#### Your task
How many lines in the items below contain the word "intersect"? Reply with the number only.

#### Input data
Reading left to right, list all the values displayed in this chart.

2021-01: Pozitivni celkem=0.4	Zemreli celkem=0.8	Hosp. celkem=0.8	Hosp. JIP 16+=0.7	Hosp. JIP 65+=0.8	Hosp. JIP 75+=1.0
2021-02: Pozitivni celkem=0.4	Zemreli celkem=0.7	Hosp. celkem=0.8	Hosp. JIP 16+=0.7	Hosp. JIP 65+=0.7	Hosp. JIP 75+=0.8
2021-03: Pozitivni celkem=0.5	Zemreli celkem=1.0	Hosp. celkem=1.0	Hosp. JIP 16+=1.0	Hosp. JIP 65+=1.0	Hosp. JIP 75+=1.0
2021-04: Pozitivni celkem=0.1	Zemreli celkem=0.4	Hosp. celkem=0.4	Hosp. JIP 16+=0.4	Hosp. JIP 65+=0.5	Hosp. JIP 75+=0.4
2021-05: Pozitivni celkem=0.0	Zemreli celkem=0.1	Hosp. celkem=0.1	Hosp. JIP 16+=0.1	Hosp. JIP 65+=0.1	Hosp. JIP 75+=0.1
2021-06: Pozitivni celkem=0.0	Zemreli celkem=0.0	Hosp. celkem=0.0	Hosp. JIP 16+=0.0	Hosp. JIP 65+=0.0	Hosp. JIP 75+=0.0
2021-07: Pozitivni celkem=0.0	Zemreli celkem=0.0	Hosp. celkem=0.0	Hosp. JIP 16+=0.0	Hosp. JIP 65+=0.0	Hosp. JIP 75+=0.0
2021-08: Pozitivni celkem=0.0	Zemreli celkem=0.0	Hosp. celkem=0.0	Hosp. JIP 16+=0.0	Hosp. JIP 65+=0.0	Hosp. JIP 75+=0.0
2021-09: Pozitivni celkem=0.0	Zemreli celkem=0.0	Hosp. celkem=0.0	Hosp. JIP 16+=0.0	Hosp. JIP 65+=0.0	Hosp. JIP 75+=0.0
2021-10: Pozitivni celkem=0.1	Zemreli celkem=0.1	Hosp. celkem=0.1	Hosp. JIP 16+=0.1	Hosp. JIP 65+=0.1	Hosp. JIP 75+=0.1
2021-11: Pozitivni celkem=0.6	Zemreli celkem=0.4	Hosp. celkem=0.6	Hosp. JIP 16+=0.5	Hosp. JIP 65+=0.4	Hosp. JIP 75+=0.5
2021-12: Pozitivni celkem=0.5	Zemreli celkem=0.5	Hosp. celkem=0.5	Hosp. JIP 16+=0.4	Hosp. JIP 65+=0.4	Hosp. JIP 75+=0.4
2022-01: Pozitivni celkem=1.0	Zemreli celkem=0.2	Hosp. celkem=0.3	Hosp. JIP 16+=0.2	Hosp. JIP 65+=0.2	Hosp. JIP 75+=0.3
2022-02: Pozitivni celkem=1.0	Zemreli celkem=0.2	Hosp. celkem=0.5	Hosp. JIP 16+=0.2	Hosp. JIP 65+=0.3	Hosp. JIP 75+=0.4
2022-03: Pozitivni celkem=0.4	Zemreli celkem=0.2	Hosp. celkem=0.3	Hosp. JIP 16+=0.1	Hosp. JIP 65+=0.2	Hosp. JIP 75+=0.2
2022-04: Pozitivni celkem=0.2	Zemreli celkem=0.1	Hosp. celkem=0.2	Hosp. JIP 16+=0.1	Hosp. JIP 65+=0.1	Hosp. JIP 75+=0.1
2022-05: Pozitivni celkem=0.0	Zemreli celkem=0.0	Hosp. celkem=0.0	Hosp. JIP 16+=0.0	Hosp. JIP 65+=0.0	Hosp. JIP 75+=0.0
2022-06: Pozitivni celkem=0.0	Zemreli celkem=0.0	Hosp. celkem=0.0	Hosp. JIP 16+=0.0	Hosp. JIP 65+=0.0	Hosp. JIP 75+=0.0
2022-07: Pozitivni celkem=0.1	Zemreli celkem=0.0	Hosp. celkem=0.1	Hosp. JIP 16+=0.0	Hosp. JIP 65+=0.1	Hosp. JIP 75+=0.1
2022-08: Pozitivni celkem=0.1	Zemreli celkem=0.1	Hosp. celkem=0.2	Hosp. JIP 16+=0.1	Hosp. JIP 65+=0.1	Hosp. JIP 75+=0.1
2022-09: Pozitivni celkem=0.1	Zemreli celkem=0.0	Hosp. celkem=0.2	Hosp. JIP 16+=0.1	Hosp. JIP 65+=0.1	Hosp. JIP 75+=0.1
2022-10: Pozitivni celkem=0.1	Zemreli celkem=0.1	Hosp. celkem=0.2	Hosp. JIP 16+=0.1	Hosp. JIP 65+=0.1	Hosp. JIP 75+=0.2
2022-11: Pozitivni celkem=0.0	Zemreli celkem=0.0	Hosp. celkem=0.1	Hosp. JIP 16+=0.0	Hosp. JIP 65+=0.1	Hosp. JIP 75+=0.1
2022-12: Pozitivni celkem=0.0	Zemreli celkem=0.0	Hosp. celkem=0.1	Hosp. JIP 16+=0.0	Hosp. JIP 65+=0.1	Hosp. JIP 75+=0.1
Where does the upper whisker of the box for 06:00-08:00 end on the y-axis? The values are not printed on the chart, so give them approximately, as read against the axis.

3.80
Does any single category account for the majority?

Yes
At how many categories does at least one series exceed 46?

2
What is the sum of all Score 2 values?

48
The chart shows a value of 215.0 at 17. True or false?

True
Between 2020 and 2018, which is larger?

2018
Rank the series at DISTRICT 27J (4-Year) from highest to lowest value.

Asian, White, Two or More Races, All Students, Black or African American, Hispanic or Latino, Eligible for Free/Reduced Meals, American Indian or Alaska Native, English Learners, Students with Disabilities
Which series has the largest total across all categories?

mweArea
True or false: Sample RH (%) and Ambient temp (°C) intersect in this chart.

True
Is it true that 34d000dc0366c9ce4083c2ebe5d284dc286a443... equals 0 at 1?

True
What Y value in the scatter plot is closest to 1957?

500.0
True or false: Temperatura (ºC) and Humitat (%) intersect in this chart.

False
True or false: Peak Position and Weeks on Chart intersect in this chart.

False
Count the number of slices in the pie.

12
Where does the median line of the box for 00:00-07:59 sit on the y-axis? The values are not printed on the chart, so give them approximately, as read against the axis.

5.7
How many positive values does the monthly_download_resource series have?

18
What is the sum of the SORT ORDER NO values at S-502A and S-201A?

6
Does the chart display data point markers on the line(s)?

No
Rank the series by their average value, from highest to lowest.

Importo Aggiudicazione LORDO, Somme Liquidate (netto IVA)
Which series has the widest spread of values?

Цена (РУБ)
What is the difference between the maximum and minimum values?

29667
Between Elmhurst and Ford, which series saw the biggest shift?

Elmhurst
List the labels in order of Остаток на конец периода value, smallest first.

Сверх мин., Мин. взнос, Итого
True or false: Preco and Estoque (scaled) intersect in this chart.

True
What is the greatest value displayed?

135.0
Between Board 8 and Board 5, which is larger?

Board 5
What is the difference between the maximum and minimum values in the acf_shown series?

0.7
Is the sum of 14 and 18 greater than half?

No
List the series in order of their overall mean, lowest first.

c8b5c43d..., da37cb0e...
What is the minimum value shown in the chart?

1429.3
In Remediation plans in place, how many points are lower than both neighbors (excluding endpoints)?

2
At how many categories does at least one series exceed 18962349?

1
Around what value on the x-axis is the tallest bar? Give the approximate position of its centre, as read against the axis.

#### Written response
4